• DATA FOR THIS EXERCISE:
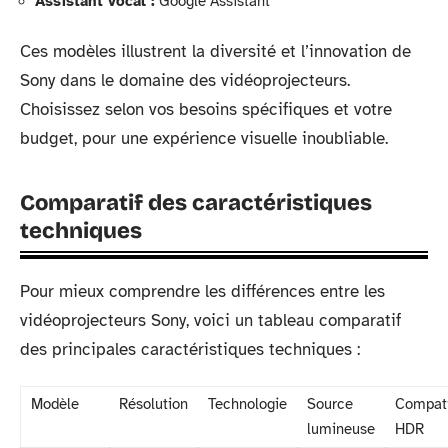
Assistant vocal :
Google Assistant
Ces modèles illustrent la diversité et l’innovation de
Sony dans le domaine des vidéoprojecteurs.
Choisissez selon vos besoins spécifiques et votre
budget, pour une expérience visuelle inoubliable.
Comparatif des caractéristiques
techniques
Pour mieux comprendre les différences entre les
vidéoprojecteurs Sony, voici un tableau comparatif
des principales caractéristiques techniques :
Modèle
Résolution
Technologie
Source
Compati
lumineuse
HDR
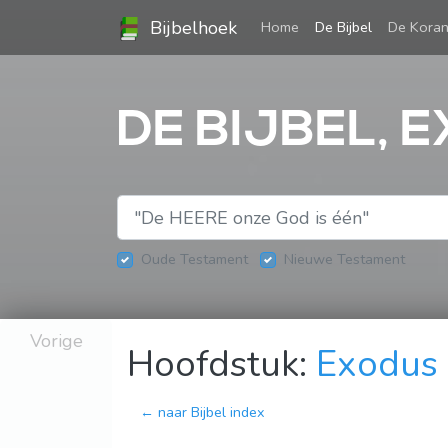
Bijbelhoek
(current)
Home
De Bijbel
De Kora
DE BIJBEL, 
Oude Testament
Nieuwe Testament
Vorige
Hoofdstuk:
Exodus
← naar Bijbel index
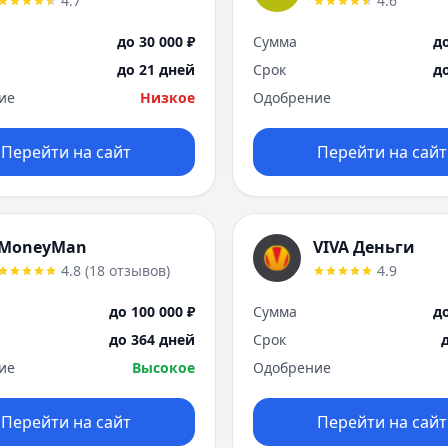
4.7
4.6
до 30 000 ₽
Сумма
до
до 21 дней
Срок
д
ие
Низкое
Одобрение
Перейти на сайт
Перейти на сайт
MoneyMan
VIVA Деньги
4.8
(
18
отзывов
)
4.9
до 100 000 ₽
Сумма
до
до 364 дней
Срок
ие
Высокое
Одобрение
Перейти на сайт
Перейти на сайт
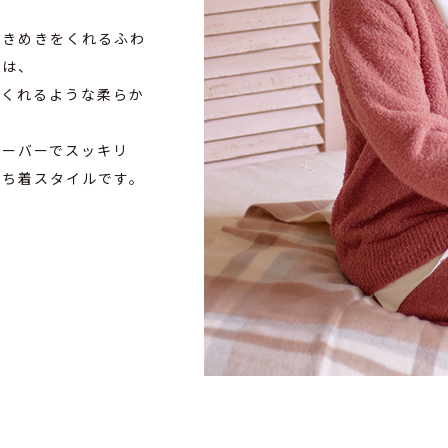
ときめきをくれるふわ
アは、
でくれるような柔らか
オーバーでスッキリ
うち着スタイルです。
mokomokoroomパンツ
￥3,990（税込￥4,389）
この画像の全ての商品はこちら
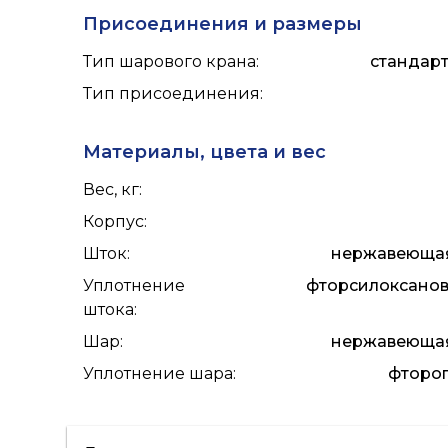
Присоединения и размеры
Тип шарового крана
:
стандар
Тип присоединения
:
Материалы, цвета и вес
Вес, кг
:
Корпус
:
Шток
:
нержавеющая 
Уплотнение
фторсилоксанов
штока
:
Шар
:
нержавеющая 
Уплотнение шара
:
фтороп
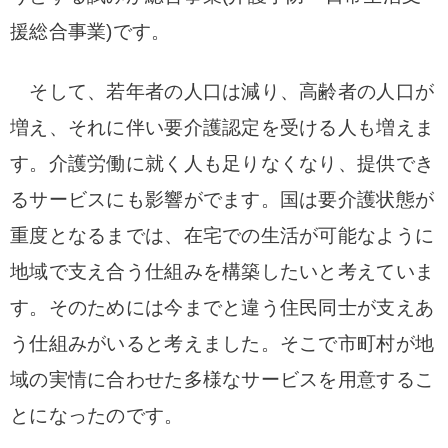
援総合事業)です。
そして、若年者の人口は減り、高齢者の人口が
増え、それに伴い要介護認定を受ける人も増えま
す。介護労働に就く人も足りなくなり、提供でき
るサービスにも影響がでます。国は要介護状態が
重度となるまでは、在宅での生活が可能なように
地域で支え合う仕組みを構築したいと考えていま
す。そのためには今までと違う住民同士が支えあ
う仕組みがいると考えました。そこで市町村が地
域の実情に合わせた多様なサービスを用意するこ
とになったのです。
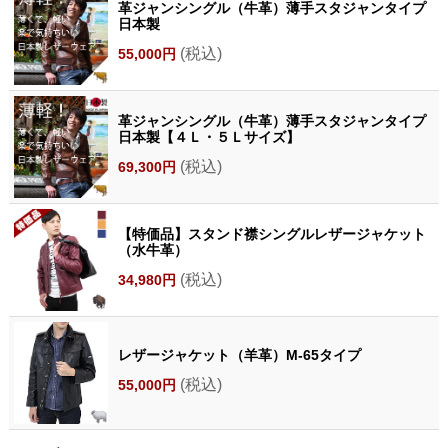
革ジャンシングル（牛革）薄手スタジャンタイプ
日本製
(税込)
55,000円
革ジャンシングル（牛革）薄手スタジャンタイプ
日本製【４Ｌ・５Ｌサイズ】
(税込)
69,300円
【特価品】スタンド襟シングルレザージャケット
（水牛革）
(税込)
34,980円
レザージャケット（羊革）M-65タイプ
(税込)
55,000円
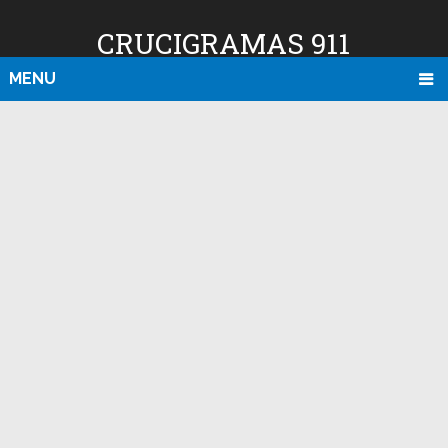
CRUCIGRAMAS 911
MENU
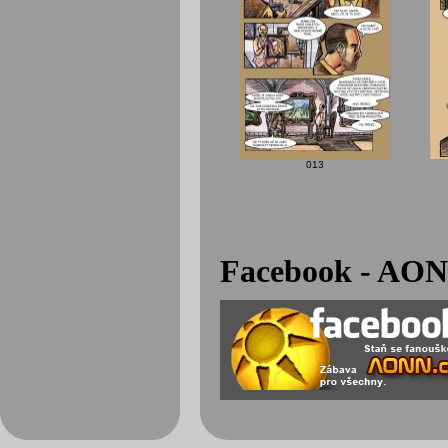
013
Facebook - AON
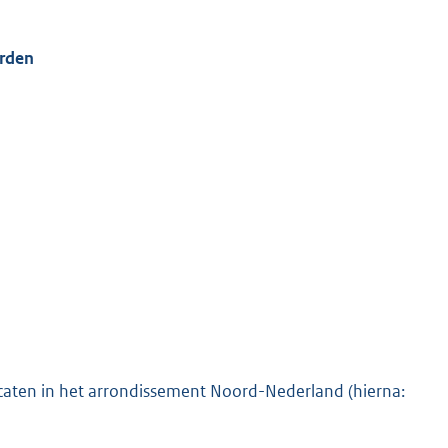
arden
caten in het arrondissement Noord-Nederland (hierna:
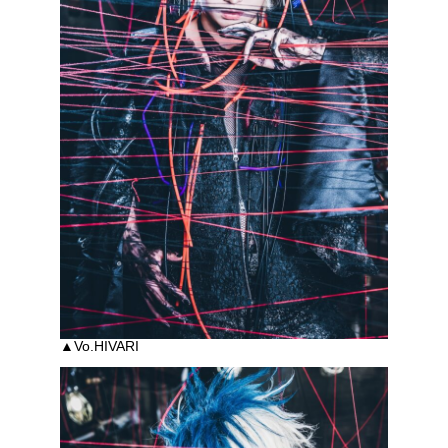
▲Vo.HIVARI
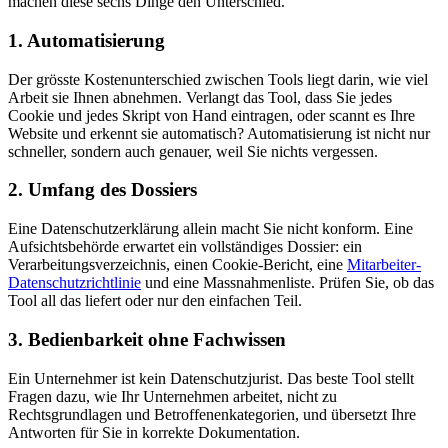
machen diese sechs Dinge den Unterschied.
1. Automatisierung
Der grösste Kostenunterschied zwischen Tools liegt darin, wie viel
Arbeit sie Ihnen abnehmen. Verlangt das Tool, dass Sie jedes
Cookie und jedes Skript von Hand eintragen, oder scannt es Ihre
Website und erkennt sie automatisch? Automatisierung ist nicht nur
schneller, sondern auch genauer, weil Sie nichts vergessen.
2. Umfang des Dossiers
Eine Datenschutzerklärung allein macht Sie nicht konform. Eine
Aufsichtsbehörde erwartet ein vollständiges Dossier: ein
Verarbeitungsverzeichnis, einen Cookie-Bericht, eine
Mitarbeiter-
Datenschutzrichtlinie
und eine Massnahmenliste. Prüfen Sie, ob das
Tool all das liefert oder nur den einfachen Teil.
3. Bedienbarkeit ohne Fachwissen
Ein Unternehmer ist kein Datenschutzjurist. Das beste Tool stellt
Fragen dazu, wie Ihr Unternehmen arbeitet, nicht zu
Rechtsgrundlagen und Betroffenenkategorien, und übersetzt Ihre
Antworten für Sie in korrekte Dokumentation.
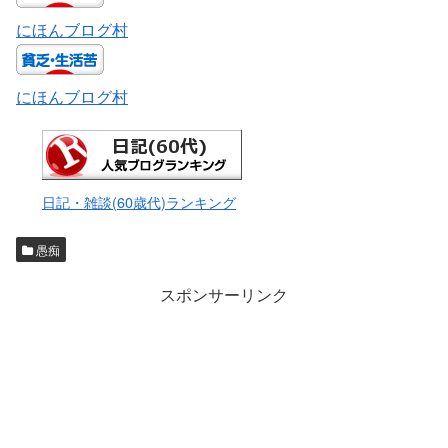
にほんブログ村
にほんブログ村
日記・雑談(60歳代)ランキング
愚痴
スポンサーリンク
...
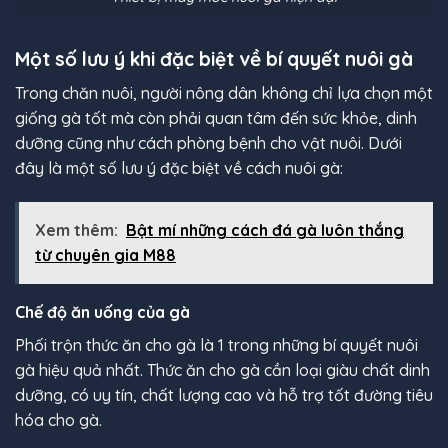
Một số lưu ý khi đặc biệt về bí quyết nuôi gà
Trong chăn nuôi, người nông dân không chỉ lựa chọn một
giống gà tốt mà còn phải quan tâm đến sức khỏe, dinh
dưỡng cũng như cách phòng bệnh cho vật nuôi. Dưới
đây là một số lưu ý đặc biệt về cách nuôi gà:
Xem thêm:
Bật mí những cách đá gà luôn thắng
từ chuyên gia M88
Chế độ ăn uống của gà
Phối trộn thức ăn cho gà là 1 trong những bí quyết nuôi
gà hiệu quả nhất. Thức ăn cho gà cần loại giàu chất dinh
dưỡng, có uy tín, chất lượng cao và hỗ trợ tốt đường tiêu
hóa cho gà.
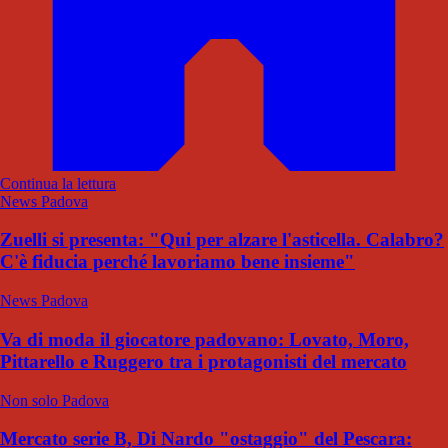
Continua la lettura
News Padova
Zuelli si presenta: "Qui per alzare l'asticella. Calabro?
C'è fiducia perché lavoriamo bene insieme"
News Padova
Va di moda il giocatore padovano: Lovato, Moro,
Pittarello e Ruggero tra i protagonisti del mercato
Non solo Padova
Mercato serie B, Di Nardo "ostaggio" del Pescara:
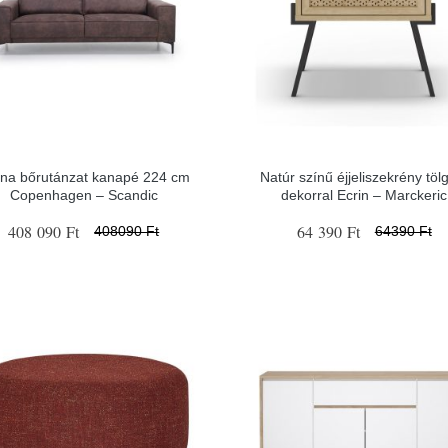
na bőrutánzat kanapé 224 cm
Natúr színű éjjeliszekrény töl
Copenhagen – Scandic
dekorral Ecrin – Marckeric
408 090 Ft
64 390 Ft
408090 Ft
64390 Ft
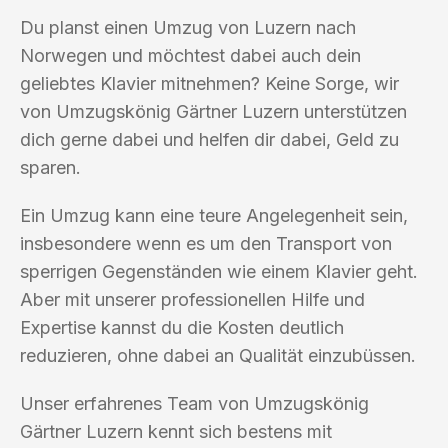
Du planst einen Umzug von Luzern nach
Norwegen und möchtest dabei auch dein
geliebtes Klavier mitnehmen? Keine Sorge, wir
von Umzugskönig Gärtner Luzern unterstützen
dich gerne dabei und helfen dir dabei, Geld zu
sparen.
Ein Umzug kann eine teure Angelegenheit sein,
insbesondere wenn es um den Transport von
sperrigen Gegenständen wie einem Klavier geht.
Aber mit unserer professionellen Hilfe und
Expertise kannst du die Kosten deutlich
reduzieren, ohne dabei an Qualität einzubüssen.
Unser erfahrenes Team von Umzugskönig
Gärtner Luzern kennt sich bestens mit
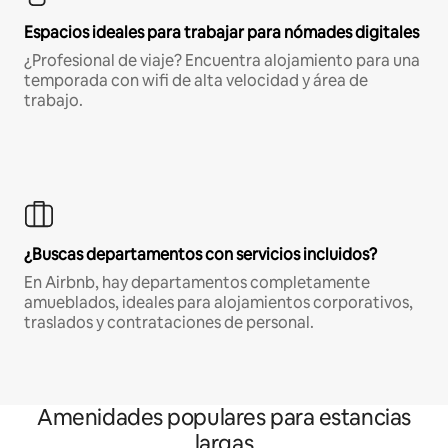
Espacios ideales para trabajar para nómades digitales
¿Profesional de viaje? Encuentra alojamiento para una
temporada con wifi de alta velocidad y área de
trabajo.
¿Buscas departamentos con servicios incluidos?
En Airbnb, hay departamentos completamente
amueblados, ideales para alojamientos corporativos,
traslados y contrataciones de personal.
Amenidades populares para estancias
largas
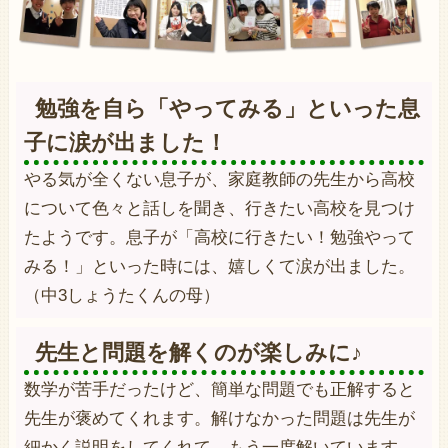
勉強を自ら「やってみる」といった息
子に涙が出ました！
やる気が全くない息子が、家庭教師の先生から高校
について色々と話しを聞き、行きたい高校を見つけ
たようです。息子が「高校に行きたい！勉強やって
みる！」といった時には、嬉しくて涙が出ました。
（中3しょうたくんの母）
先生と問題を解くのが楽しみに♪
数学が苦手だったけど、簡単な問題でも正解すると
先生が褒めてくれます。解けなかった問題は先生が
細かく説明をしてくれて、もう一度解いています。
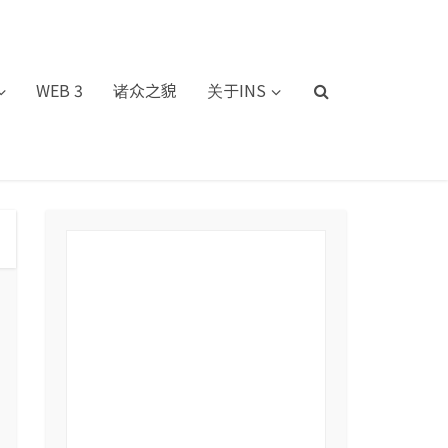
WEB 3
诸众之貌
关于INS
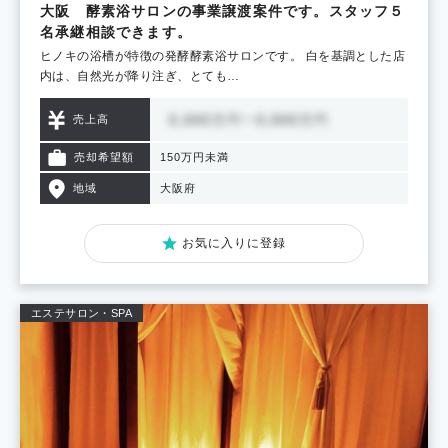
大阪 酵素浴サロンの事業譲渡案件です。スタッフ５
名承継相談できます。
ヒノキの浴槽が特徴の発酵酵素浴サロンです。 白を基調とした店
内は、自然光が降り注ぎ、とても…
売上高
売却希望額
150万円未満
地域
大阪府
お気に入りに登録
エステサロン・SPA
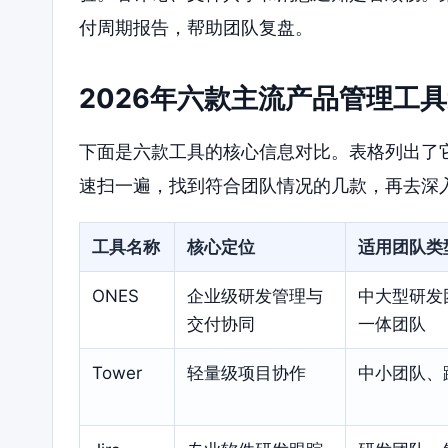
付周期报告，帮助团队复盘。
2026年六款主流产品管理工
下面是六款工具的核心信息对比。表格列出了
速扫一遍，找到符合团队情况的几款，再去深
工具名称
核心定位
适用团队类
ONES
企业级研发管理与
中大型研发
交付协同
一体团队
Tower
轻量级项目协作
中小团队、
==
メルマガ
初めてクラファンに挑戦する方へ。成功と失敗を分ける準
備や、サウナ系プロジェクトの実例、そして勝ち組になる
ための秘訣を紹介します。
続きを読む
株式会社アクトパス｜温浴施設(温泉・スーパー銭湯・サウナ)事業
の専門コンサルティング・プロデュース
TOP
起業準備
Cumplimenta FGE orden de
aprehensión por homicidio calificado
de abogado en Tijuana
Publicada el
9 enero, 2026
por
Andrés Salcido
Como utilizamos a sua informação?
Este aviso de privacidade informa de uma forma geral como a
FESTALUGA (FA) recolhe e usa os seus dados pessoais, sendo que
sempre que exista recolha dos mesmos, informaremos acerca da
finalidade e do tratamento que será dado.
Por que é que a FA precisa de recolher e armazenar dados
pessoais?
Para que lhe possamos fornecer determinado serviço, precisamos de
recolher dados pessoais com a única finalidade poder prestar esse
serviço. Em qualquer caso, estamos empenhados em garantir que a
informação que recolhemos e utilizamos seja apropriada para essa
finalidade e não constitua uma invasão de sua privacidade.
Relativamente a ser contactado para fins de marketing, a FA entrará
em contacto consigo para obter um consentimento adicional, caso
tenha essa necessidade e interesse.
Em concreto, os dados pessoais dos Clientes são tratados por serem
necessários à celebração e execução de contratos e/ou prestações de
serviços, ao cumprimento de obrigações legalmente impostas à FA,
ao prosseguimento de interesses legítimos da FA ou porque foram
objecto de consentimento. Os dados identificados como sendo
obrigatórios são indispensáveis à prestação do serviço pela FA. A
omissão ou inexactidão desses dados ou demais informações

• ASSIGNMENT: Range to copy from the listing above: the line containing "Va di moda il" down to the line containing "Copenhagen – Scandic", both included. Reproduce it exactly, minus the pictures, and add nothing.

• EXPECTED ANSWER:
Va di moda il giocatore padovano: Lovato, Moro,
Pittarello e Ruggero tra i protagonisti del mercato
Non solo Padova
Mercato serie B, Di Nardo "ostaggio" del Pescara:
na bőrutánzat kanapé 224 cm
Natúr színű éjjeliszekrény töl
Copenhagen – Scandic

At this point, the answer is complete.